> [Quoted passage]:
..............................
But it was in 1964, with the publication of her book "A Choice, Not an Echo," that Schlafly vaulted into the pantheon of national conservative leaders. She has written 21 more books, authored a syndicated weekly newspaper column, founded the conservative interest group Eagle Forum, and published a monthly newsletter.
Present-day conservative leaders also recognize Schlafly's contributions to the conservative movement over the years. Rep. Michele Bachmann, R-Minn., praised Schlafly for refusing to bow to feminists and other liberals.
"Phyllis is the epitome of how to stand up to feminists and how to stand up to leftist ideology," Bachmann said. "Phyllis was willing to be everything feminists wished they were, decades before feminists figured out they needed to be independent women in their own right. Phyllis was already there."
She continued, "As a woman of debate taking on her counterparts on college campuses, hundreds of campuses across the United States, she served as a role model, but she also entered the marketplace of ideas better armed than any opponent that she ever had. Pity the person who would be opposite Phyllis Schlafly in a debate."
..............................
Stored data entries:
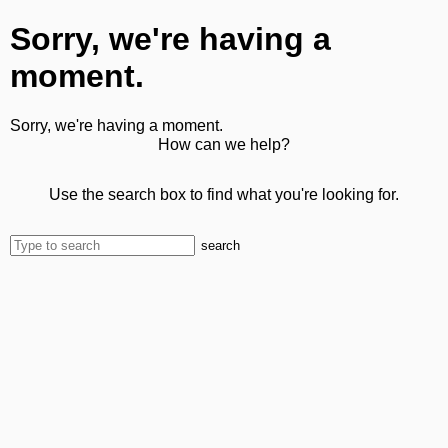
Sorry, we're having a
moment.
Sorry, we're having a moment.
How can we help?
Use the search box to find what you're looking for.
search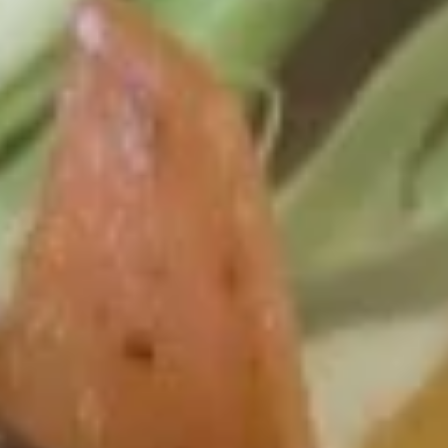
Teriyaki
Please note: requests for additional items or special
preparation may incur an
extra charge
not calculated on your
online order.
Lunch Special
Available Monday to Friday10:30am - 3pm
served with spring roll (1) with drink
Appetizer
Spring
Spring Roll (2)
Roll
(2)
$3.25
..............................
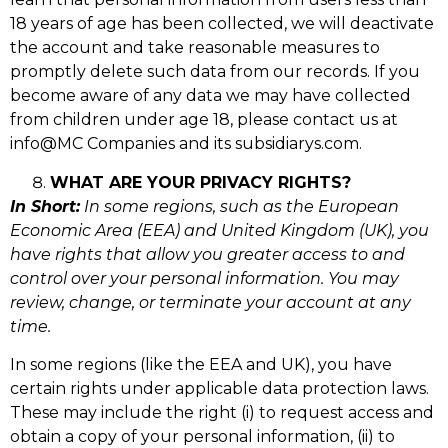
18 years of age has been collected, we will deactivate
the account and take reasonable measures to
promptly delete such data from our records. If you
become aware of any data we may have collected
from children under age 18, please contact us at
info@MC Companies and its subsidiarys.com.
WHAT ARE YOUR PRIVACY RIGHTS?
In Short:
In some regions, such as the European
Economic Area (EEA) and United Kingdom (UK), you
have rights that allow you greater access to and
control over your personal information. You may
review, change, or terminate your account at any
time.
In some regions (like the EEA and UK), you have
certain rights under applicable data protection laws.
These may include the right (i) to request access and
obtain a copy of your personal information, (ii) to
..............................
> [Explore the material]:
1. According to the passage about Phyllis Schlafly, what was the title of the book she published in 1964?
2. Extend the passage about Phyllis Schlafly with new writing that begins after its final sentence.

> [Answers by item]:
1. "A Choice, Not an Echo"

2.
Feminists are to blame for the family's demise, Schlafly writes. And another killer of the American family in Schlafly's eyes is no-fault divorce, which she refers to as "unilateral divorce." Women initiate two-thirds of all divorces, according to Schlafly, because they know they will usually get full custody of their children and a steady stream of child-support money from their ex-husbands.
"Wives who had tired of marriage and its obligations discovered that they could divorce with or without any reason, keep the kids and most of their ex-husbands' income, and live a life free from marriage obligations," she wrote.
Schlafly also writes about the tyranny of family courts, which she believes deny countless children access to their fathers through unnecessary restraining orders. She blasts family court judges for overruling the wishes of parents.
"[F]amily courts cling to the idea that a judge can act as a philosopher-king and decide what is in the best interest of a child," she writes. "This cannot be done without punishing parents and others for acts that are not contrary to any laws, rules, regulations, or policies that are written anywhere."
The book also includes is a lengthy discussion on the perverse incentives in the tax code and welfare state that discourage stable families. Schlafly reiterated this point during a recent interview with WND.
"The welfare system is giving handouts to promote women having children without husbands," she said. "If they don't have husbands, they're going to look to Big Brother government, and we don't want Big Brother government to be supporting our families."
Schlafly had some harsh words for the parenting "experts," such as psychiatrists, judges, and social workers, who claim to know a child's "best interests" better than the child's parents do.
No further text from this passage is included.